Each record below is to be retyped exactly, with its pictures omitted.

## RECORDS FOR THIS EXERCISE
● ● ● ● ● ● ●

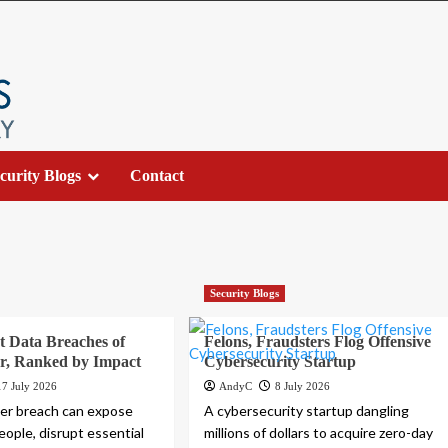
curity Blogs
Contact
Security Blogs
t Data Breaches of
Felons, Fraudsters Flog Offensive
r, Ranked by Impact
Cybersecurity Startup
17 July 2026
AndyC
8 July 2026
ber breach can expose
A cybersecurity startup dangling
people, disrupt essential
millions of dollars to acquire zero-day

● ● ● ● ● ● ●

## RESULT FOR THIS TASK
curity Blogs
Contact
Security Blogs
t Data Breaches of
Felons, Fraudsters Flog Offensive
r, Ranked by Impact
Cybersecurity Startup
17 July 2026
AndyC
8 July 2026
ber breach can expose
A cybersecurity startup dangling
people, disrupt essential
millions of dollars to acquire zero-day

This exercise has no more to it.